(Exercise data Opens)

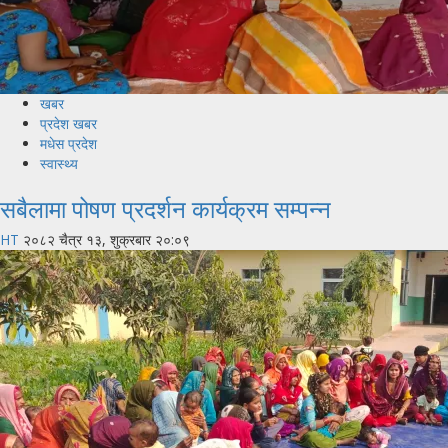
खबर
प्रदेश खबर
मधेस प्रदेश
स्वास्थ्य
सबैलामा पोषण प्रदर्शन कार्यक्रम सम्पन्न
HT
२०८२ चैत्र १३, शुक्रबार २०:०९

(Exercise data Closes)

■ What is being asked:
Give the data again exactly as written, with no pictures included.

■ Answer box:
खबर
प्रदेश खबर
मधेस प्रदेश
स्वास्थ्य
सबैलामा पोषण प्रदर्शन कार्यक्रम सम्पन्न
HT
२०८२ चैत्र १३, शुक्रबार २०:०९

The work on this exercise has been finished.